Processados os autos na Conservatória dos Registos Centrais, o M. Juiz de Direito do 16. Juízo Cível de Lisboa proferiu a sentença de fls. 97 e segs., absolvendo da instância, por ilegitimidade passiva, o Conservador dos Registos Centrais, e concluindo dizendo que julgava "procedente" a acção, ordenando a "rectificação" dos assentos de nascimento dos requeridos B e D, no sentido de serem havidas como não escritas a filiação e avoenga paternas e a menção especial de que "foi apresentado documento comprovativo do reconhecimento paterno" e, ainda, que os nomes dos "registados" são D e B, mais se determinando que, após a omissão da filiação paterna, "deverá a Conservatória dos Registos Centrais providenciar, oficiosamente, para que, em cada um dos assentos de nascimento em questão, seja efectuado averbamento no sentido de que o bisavô materno do registado é natural de Lisboa, a fim de que os referidos assentos sejam atributivos da nacionalidade portuguesa".
Agravaram, para a Relação de Lisboa, os requeridos B (através da mãe) e D, bem como o Ministério Público.
A Relação de Lisboa veio a proferir o Acórdão de fls. 128 e segs., negando provimento ao recurso daqueles requeridos, mas concedendo provimento ao recurso do M. P., "revogando-se a sentença recorrida e declarando nulos ambos os registos, ordenando-se o seu cancelamento".
Novamente inconformados, agravaram, para este Supremo, os requeridos B (ainda representado por C) e D.

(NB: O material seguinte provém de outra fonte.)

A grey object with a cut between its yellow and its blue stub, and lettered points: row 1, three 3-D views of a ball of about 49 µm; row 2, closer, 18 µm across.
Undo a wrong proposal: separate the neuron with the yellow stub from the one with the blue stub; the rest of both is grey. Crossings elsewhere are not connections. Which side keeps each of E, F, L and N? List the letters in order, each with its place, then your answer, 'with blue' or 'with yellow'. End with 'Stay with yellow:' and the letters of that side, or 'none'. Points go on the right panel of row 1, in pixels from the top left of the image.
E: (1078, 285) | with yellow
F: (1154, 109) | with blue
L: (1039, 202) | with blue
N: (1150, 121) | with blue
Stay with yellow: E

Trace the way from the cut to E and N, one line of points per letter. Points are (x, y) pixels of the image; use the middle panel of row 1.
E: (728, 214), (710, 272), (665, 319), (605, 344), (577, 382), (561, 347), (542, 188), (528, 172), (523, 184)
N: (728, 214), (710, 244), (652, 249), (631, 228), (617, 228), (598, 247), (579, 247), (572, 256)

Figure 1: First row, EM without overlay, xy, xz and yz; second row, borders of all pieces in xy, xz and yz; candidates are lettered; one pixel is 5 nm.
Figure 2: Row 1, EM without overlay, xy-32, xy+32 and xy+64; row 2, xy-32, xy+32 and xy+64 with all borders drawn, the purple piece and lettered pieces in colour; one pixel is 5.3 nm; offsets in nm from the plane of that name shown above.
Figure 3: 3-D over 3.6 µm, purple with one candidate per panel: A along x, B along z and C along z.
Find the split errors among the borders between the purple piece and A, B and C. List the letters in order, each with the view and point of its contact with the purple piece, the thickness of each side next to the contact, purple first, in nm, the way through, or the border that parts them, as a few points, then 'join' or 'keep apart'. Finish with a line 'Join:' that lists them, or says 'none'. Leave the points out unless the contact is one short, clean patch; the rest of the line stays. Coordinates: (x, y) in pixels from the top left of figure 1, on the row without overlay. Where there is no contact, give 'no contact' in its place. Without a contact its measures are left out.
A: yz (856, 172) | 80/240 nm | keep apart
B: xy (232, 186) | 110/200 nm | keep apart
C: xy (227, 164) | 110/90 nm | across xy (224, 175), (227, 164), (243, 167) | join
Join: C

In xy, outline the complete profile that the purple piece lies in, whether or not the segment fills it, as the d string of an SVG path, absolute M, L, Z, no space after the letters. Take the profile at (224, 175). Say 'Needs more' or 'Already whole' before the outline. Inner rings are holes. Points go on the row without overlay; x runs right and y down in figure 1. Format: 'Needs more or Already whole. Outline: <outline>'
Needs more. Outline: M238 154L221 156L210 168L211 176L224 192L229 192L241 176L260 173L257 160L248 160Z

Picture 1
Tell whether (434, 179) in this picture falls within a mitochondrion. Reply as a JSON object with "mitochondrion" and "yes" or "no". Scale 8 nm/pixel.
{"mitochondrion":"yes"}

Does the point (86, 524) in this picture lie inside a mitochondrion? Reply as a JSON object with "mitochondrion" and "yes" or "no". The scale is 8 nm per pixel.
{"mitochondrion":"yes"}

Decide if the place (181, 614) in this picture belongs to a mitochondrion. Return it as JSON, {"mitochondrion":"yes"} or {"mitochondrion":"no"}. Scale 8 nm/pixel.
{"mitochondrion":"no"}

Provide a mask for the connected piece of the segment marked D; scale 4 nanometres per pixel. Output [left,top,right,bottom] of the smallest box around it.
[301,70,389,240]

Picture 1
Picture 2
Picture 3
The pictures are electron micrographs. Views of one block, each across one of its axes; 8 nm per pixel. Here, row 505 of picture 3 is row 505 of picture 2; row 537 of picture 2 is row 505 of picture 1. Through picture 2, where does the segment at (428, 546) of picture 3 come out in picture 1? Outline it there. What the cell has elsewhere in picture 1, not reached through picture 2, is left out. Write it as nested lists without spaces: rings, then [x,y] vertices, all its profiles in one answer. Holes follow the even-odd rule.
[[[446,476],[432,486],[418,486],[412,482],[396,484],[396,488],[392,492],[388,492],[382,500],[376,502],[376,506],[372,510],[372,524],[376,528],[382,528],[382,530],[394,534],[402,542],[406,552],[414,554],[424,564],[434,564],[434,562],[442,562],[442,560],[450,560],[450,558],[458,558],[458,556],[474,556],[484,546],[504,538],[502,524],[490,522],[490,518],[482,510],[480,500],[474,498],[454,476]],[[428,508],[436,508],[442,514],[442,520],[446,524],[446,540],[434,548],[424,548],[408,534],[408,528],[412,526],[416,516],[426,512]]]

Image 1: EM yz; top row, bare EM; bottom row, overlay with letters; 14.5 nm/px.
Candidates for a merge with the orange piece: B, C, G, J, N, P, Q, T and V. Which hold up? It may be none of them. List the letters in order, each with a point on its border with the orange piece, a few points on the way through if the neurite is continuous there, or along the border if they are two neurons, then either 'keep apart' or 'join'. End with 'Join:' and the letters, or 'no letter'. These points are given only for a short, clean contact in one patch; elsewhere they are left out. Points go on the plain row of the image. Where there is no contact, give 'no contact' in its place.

Os ora recorrentes alegaram, concluindo (fls. 138 e segs.):
1) Para prova da validade do registo e nos termos do artigo 301 n. 1 alínea a) do CRC, os recorrentes requereram a junção de documentos autênticos com a caracterização do artigo 369 do C. Civil;
2) Não obstante o incorrecto respeito pelas normas de registo, tais documentos contêm a prova plena e essencial em relação ao reconhecimento da paternidade que fundamenta o registo;
3) A sua falsidade, aferida somente pelo desrespeito pelas regras burocráticas e sem que fosse afectado o reconhecimento da paternidade que, "dele", constam, não é suficiente para o afastamento de força probatória plena prevista no artigo 371 do C. Civil;
4) O douto Acórdão recorrido que, sem ordenar que se cumprissem as diligências previstas no artigo 370 n. 2 "in fine" do C. Civil, não atendeu ao facto essencial a provar, violou os artigos 369, 370 e
371 do C. Civil.
Finalizando, os recorrentes pedem que seja revogada a decisão recorrida e reconhecida a validade "do registo".
A requerente contra-alegou (fls. 142 e segs.), concluindo que deve negar-se provimento a este recurso,
"mantendo-se a douta decisão da 1. Instância e o douto acórdão recorrido".
O M. P. também contra-alegou (fls. 145 e segs.), entendendo que o Acórdão recorrido não merece censura.
O requerido B, agora dito maior, ratificou o processado (fls. 159).
A Relação de Lisboa, entretanto, concedeu apoio judiciário aos ora recorrentes (fls. 169).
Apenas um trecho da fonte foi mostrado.